Nous publions ici la lettre d’observations de la Chambre régionale des comptes au président de la SEMSAMAR, société d’économie mixte choisie par le maire de Matoury et sa majorité pour réaliser la réhabilitation de trois grands quartiers de Matoury dont Cogneau-Lamirande et la Cotonnière.
Ce choix totalement contestable prouve une fois de plus la nécessité d’une transparence dans l’attribution des marchés publics dans cette commune. Et que l’exclusion illégale de l’opposition que nous sommes de toutes les commissions, dont la commission d’adjudication des marchés par le Maire n’a pour seul but que d’entraver la démocratie, la transparence financière et permettre des abus, des irrégularités et des actes pas clairs.
Les élus de l’opposition MDES dénoncent ce choix, réaffirment ses réserves sur l’attribution des marchés et exigent une nouvelle fois du Préfet qu’il fasse appliquer les décisions du Tribunal Administratif du mois de mars 2002 concernant l’annulation des délibérations du Conseil sur la mise en place des commissions municipales et particulièrement sur le respect de la pluralité de l’assemblée dans leurs compositions.

Monsieur le Président,
La chambre a arrêté le texte de ses observations concernant la gestion de l’organisme que vous présidez et portant sur la période 1985 à 1996, à l’issue de la procédure prévue par les articles L 241.8 et L 241.9 du code des juridictions financières.

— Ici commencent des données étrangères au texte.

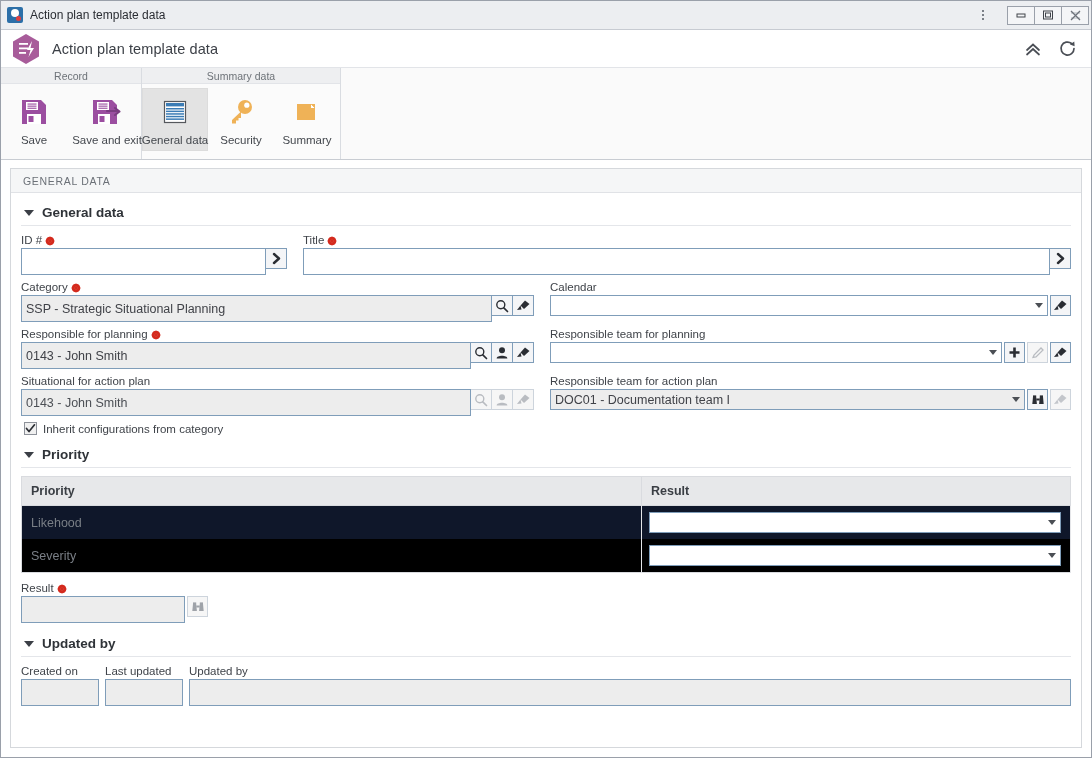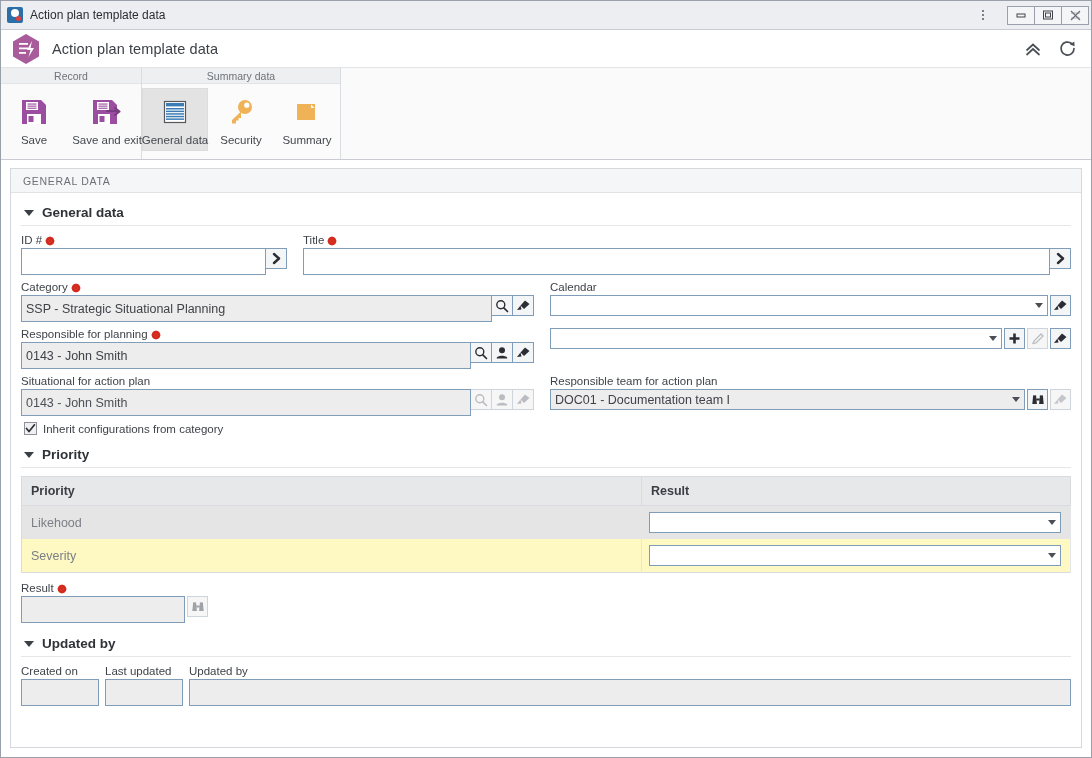"Responsible team for planning" div.fld-label { html: none -> <div>Responsible team for planning</div> }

L’examen fait en cours d’instruction a porté notamment sur l’examen du capital, de la vie sociale, de la stratégie, de l’organisation et de la situation financière de la SEMSAMAR ainsi que sur l’analyse de certaines de ses activités et de ses opérations.
Comme prévu aux articles 123 et 114 du décret n° 95.945 du 23 août 1995, les observations provisoires retenues par la chambre au cours de sa séance du 16 décembre 1998 vous ont été transmises.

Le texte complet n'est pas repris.